PASSAGE:
-- Begin --

State board spokesman Lee Daghlian added that purchase decisions aren’t final contracts, and that counties also have to list backup choices, should some of the 11 different machines, offered by six manufacturers, fail the tests.
“If we waited to do contracts and all of that work after everything is certified, there would not be enough time to get those machines in place,” said Daghlian.
ummm….. Maybe I’m not understanding something here, but that last statement doesn’t quite make sense to me. So, they are not final contracts…would you then call it a “preliminary contract” or an “intended, but I’m not quite sure if your machine passes muster contract”? What impact does this process have on the manufacturer? Are they to start production on “preliminaries/maybes”, or do they just sit on the orders for two months? I don’t know, but this doesn’t sound like a good procedure to me.
The biggest consideration (and fear, IMO) comes in the hands of the poor souls who have the responsibility of choosing what machine their county will use. How can anyone make an intelligent and wise choice when you don’t have the assurance that what you are picking from hasn’t “passed the smell test yet”? I don’t envy them in this task.
Lipari, though, was also concerned that he hasn’t yet been able to inspect the technical data packages, or software specifications, of the machines.
“The technical data packages are owned by vendors. Some of it is copyrighted,” said Daghlian, who explained that they may have to black out portions of the specifications that manufacturers want to keep to them selves. “If we gave it out, it would be an infringement of their privacy.”

-- End --

SHORT TASK 1: Please reproduce the listing below line for line, starting with the line that contains "pose: elev=343.8 azim=255.8" and going on through the line that contains "Dot at: (281, 268)", with both of those lines included. Leave the pictures out of your answer.

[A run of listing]
-- Begin --

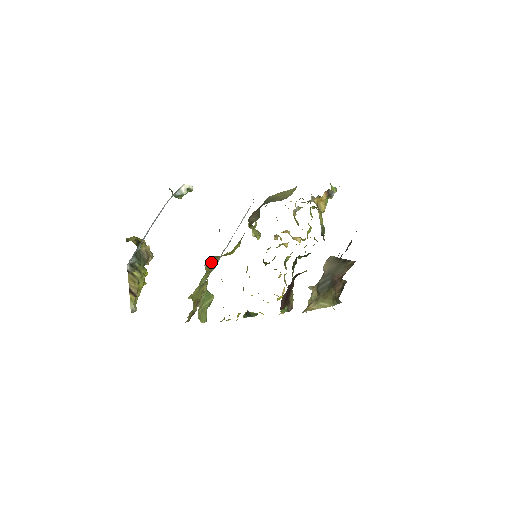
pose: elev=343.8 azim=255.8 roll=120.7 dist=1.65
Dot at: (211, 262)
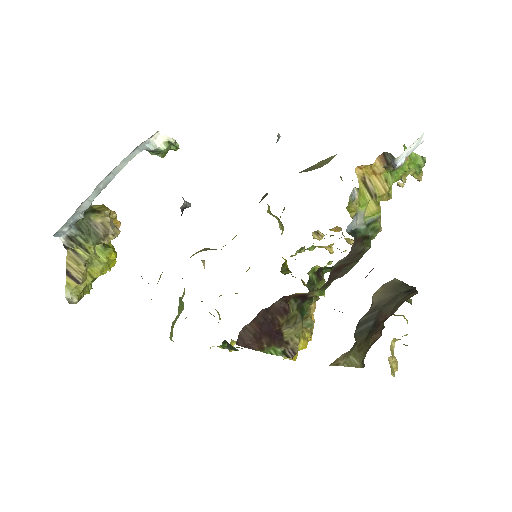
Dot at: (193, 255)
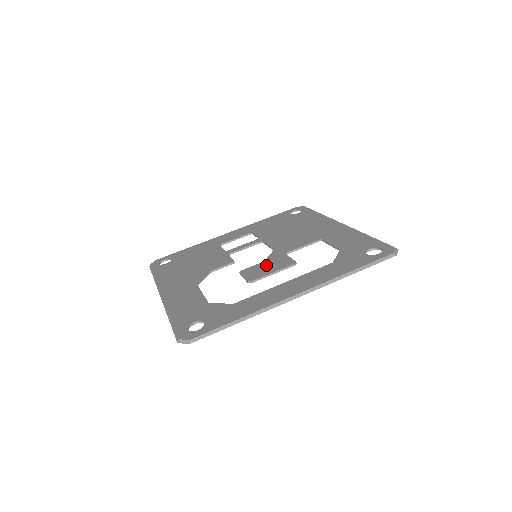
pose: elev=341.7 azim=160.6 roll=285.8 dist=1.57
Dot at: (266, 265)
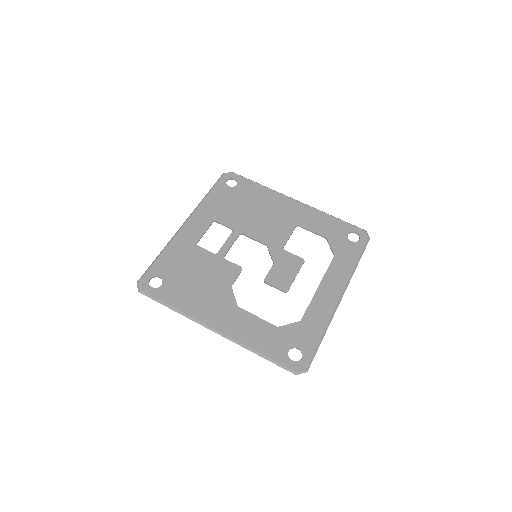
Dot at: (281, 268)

-- End --
-- Begin --

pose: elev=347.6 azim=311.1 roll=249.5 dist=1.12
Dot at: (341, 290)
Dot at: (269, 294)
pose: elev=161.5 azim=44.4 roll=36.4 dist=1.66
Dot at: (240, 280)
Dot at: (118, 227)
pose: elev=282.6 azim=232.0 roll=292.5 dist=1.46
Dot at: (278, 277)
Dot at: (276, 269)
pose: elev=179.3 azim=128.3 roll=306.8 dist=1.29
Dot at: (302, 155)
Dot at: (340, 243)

-- End --

SHORT TASK 2: Write out word for word the part of the voting machine passage above that starts with "State board spokesman" and goes on through "fail the tests.".

PROBLEM SOLUTION 1:
pose: elev=343.8 azim=255.8 roll=120.7 dist=1.65
Dot at: (211, 262)
Dot at: (193, 255)
pose: elev=341.7 azim=160.6 roll=285.8 dist=1.57
Dot at: (266, 265)
Dot at: (281, 268)

PROBLEM SOLUTION 2:
State board spokesman Lee Daghlian added that purchase decisions aren’t final contracts, and that counties also have to list backup choices, should some of the 11 different machines, offered by six manufacturers, fail the tests.